L'anno rosso

Adriano Sofri

Ottobre 1917: fu rivoluzione o il colpo di mano che parassitò la vera rivoluzione? I reportage di Ezio Mauro, cronista postumo di quella Storia

E’ venuta l’ora di ripassare la rivoluzione russa: ce l’eravamo dimenticata. Parlo di quelli che l’avevano letta, “studiata” anzi, per imparare come si fa. A turno, dopo il 1917, aspiranti avanguardie di generazioni di tutto il mondo sono passate di lì, come avevano fatto i capi bolscevichi con la rivoluzione francese: e gli operai avevano assaltato il Palazzo d’Inverno cantando la Marsigliese in russo. Perciò bisognava “fare come la Russia”, e squillare il campanello. Quelle letture piegate a un uso militante fornivano anche emozioni durevoli, quasi sempre legate a memorie di sfrattati: Victor Serge, Pil’njak, Babel’, i poeti, e anche Zivago, Bulgakov. Una volta, nel 1969, un giovane operaio meridionale che era diventato un trascinatore alla Fiat Mirafiori mi confidò, quasi vergognandosene, di non aver mai letto un libro. Da dove doveva cominciare? Gli diedi la Storia della rivoluzione russa di Trotsky, benché contasse molte centinaia di pagine, non importa che tu lo legga tutto, gli dissi, fa’ una prova. Lo lesse tutto, e man mano che andava avanti mi sentivo come chi abituato a pranzo cena e colazione tutti i giorni assista al pasto improvviso di un affamato.

 

La violenza è connaturata alla rivoluzione bolscevica, alla spietatezza che esige dall'uomo nuovo per vincere l'uomo vecchio

Essendo stati estremisti, non avemmo bisogno di un tempo così smodato per certificare l’esaurimento della spinta propulsiva. Cambiammo vita e letture e lasciammo, come si dice, che la parola passasse agli storici. Anche Putin ha detto che il centenario va lasciato agli “esperti”. Gli storici hanno fatto il loro lavoro, così indisturbati che non ci si prendeva più la briga di leggerli, se non per circostanze estemporanee, o per amicizia: Graziosi, Flores, Cinnella… Dopotutto, avevamo letto per intero il Carr, ed era già storia. Si lesse Solgenitsin, in ritardo, ma avevamo un’attenuante: avevamo detestato Stalin. Poi Ezio Mauro ha cominciato a tirare fuori i suoi reportage dalla Russia del 1917.

★ ★ ★ ★

**Compito:** Nel brano sulla rivoluzione russa, quale libro viene dato al giovane operaio della Fiat Mirafiori che non aveva mai letto un libro? I dati provengono da una fonte diversa da quella del brano.

**Dati forniti:**
★ ★ ★ ★

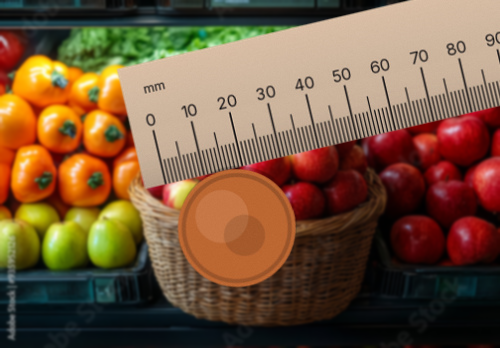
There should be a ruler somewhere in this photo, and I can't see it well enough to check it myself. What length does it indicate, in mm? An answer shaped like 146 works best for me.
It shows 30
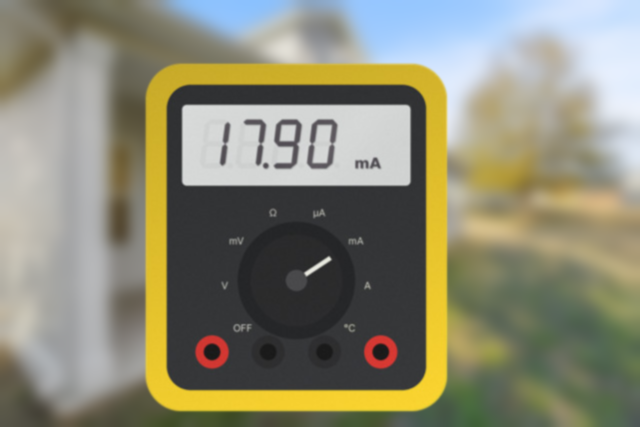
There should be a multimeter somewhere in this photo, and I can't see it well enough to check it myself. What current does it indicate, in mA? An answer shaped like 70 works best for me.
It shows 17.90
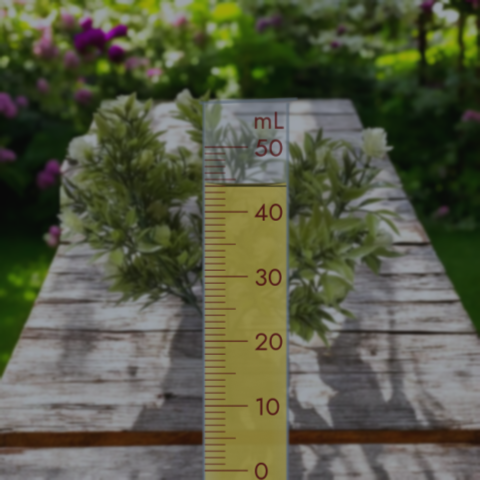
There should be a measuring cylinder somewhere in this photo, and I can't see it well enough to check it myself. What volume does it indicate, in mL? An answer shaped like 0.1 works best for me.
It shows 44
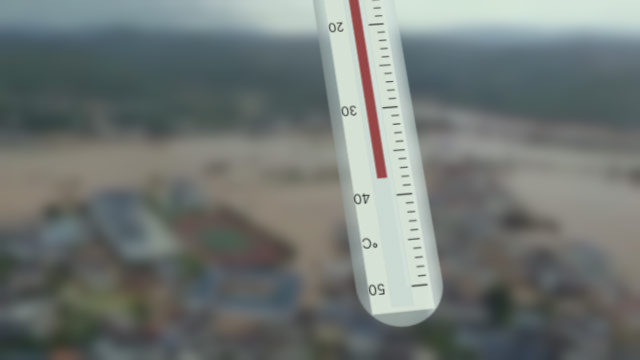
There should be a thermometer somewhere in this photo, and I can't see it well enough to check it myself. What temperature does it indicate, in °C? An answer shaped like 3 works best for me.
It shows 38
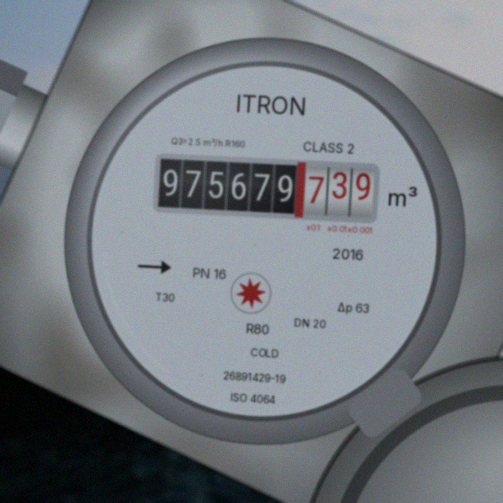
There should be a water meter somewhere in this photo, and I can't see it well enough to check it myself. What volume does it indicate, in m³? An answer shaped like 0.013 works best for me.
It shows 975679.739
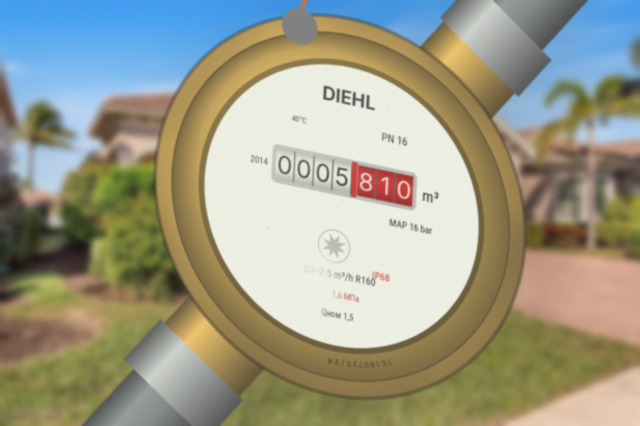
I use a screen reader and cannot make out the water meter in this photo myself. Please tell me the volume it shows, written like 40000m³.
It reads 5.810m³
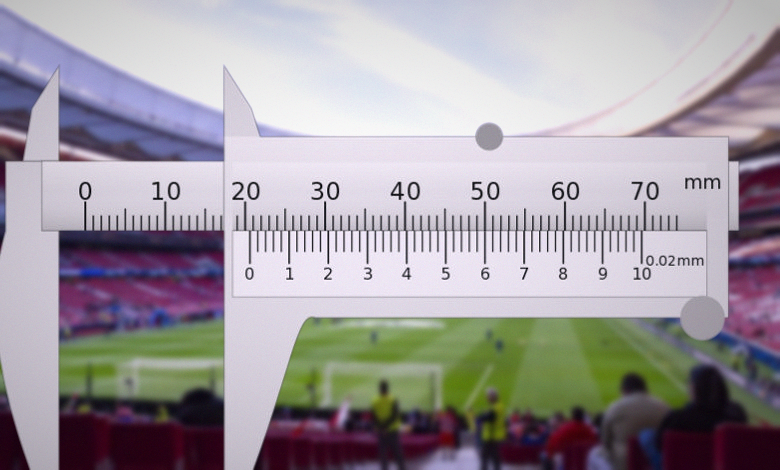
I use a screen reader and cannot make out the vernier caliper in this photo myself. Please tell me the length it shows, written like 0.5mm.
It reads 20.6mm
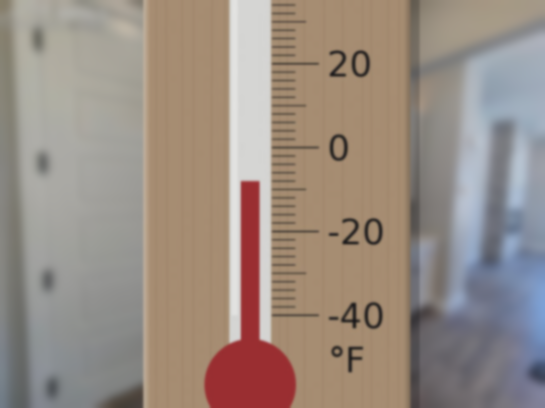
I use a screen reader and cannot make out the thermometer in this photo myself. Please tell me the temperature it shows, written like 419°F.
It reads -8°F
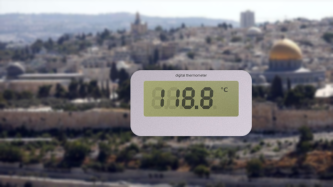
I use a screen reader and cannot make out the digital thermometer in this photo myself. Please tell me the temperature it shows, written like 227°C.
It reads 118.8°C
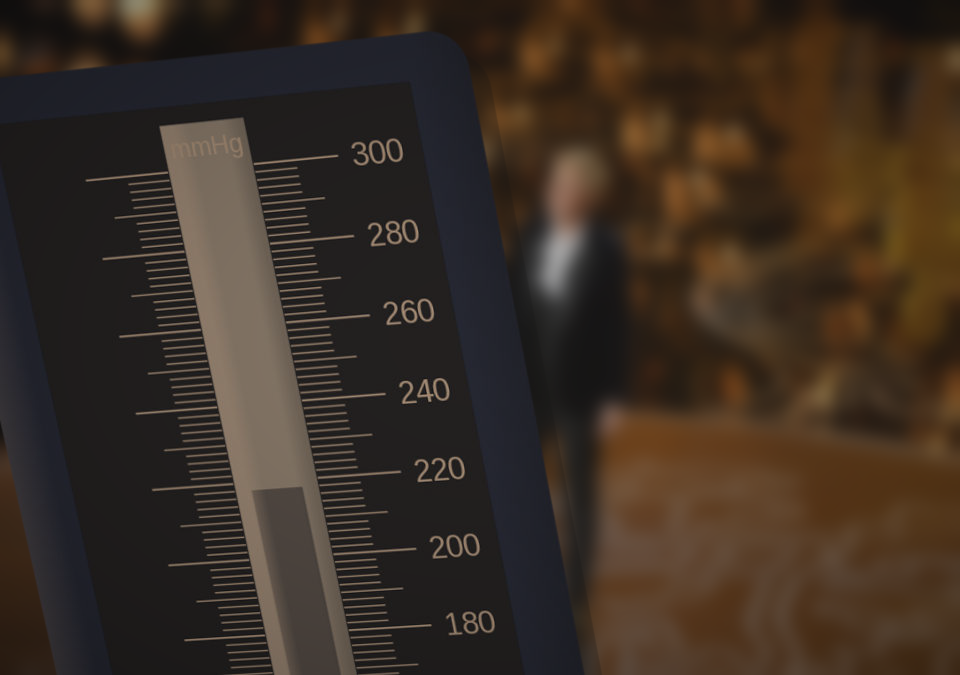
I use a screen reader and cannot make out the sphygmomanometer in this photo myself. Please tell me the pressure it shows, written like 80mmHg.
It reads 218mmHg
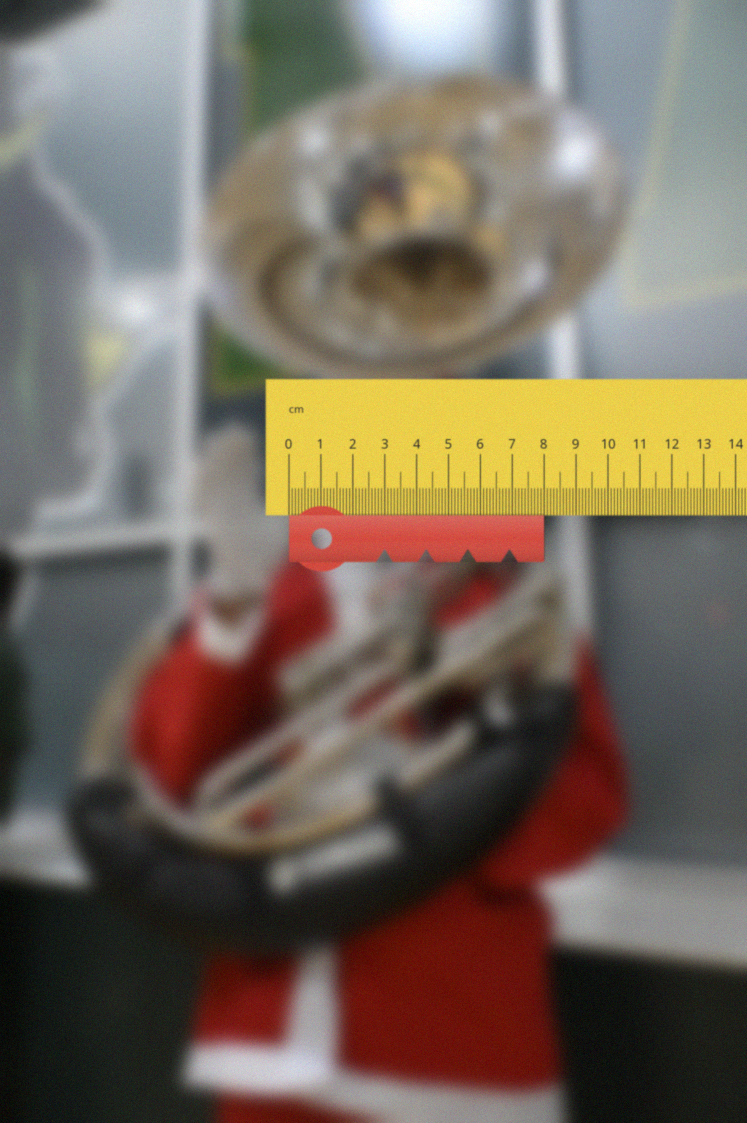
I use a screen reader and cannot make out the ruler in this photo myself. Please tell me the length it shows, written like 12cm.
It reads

★ ★ ★ ★

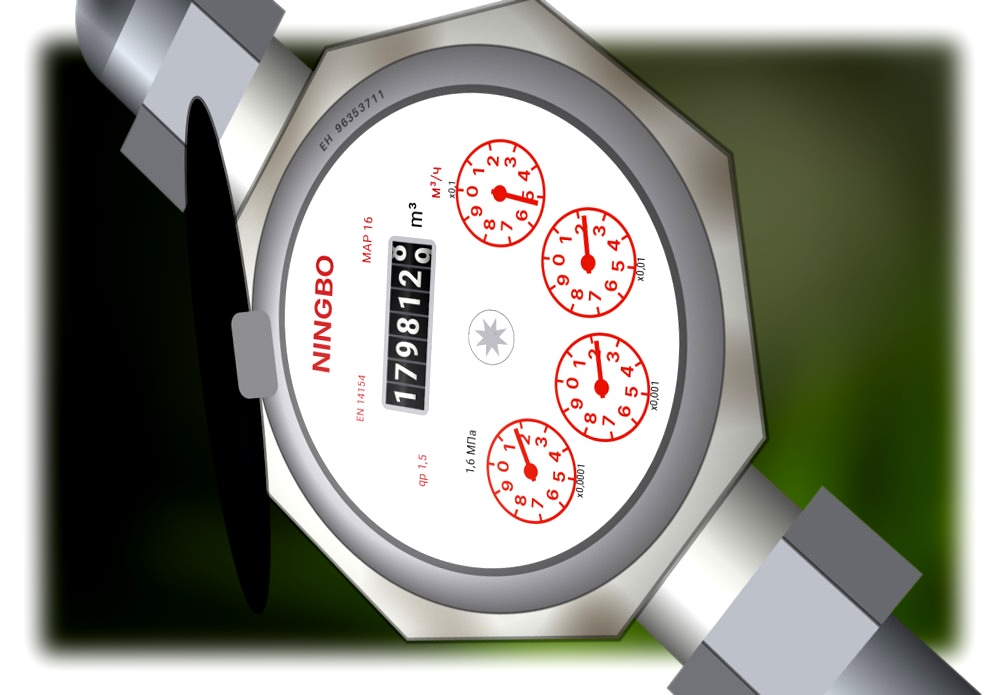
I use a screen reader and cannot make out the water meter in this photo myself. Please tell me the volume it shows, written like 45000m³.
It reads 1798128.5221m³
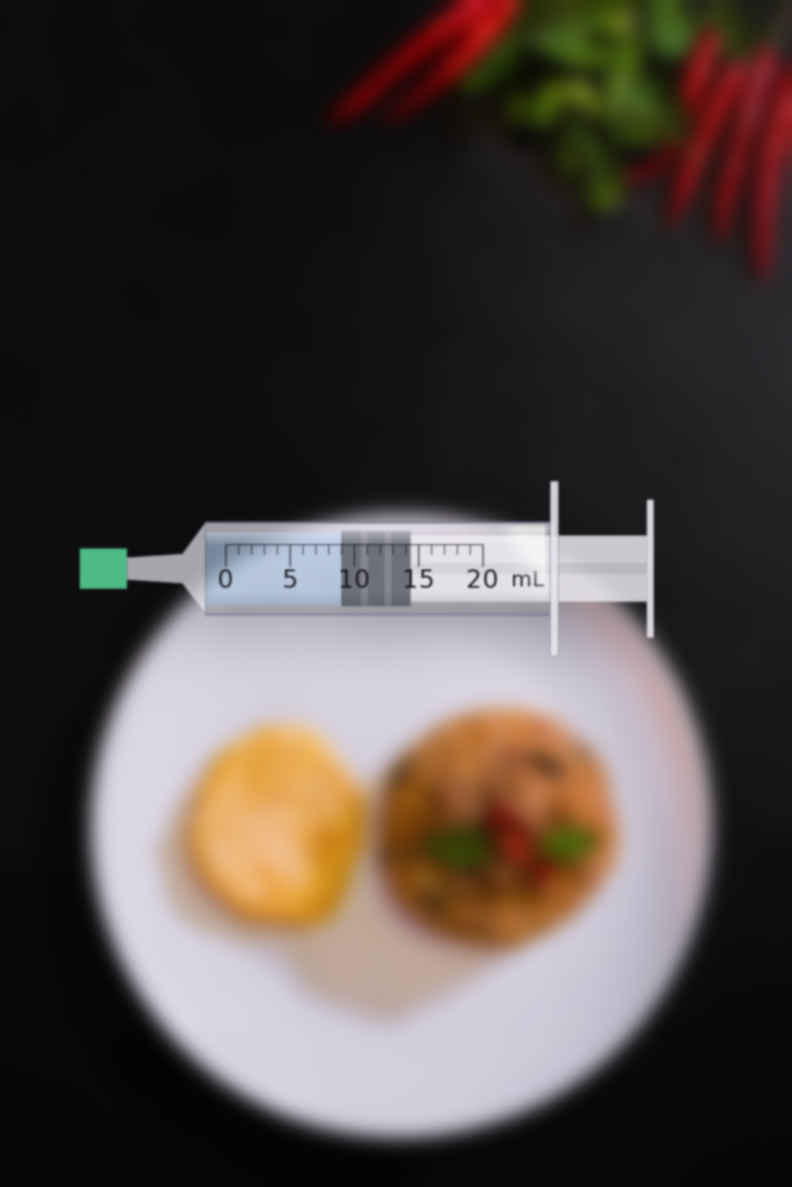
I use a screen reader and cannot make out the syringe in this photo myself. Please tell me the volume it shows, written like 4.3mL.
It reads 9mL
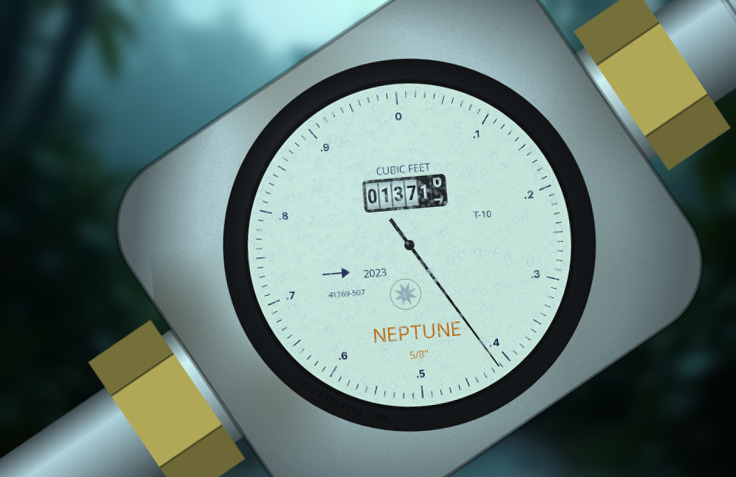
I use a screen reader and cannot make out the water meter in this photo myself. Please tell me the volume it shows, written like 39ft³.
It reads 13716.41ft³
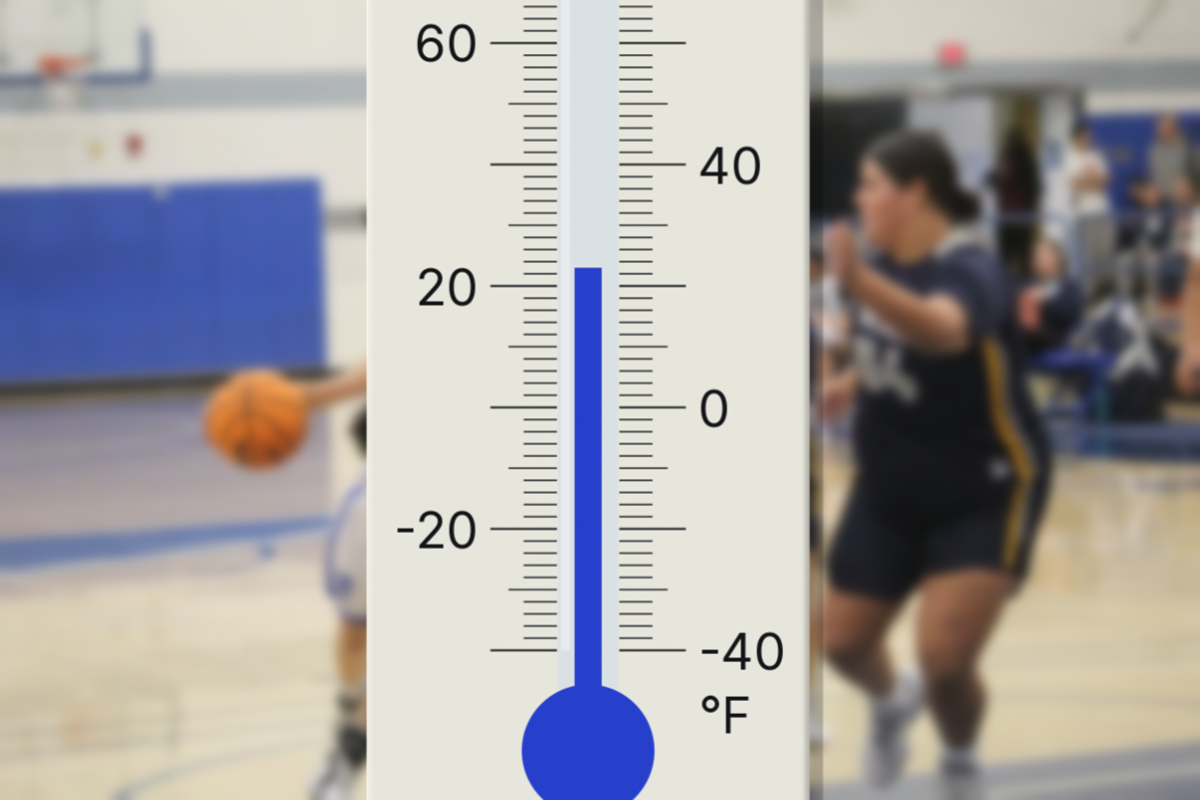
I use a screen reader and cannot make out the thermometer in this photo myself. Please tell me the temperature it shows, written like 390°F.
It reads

★ ★ ★ ★

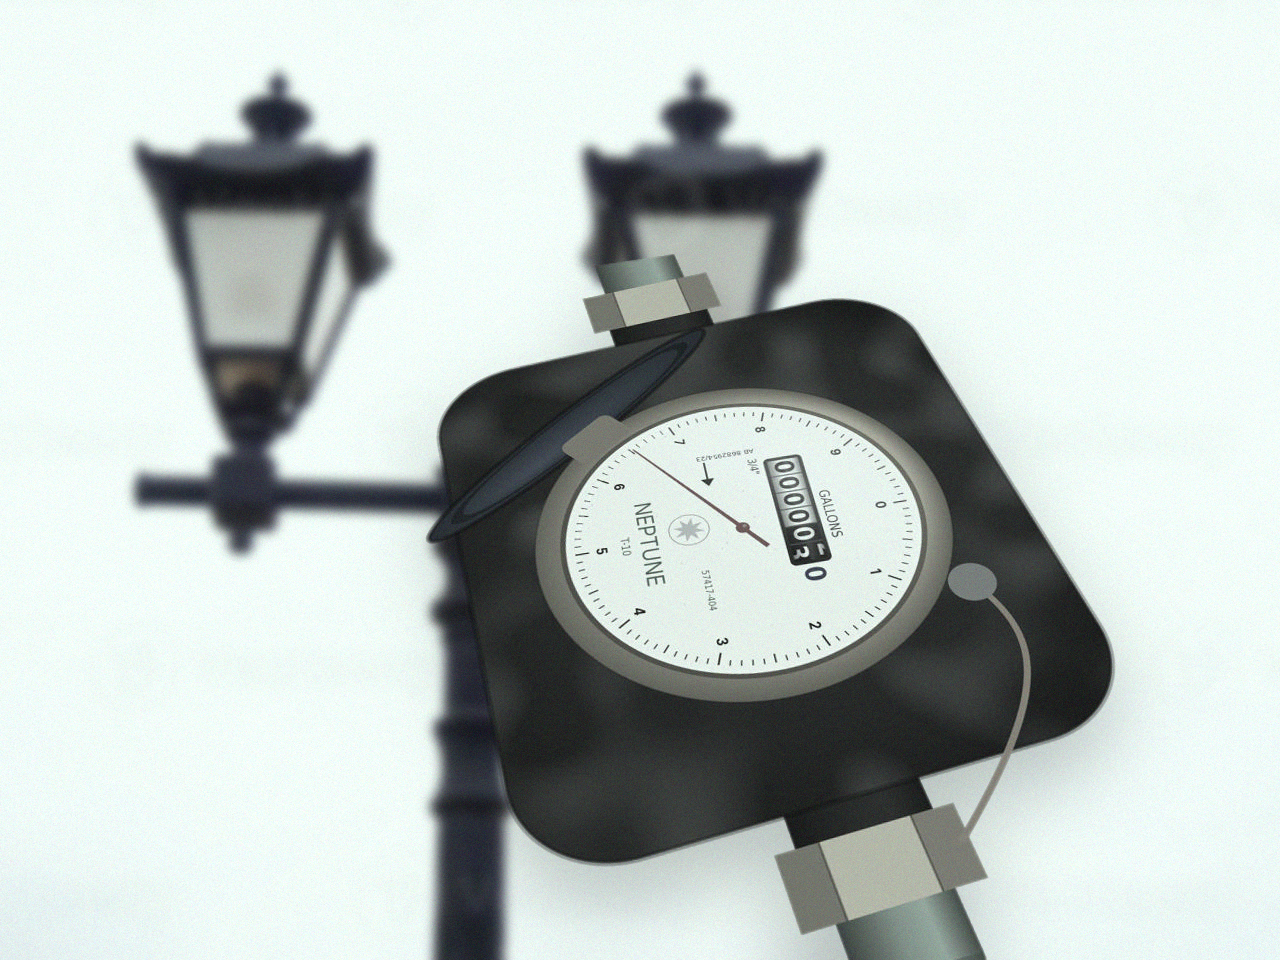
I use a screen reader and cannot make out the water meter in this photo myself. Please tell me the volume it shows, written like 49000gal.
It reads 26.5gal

★ ★ ★ ★

**Risposta scritta:** La Storia della rivoluzione russa di Trotsky.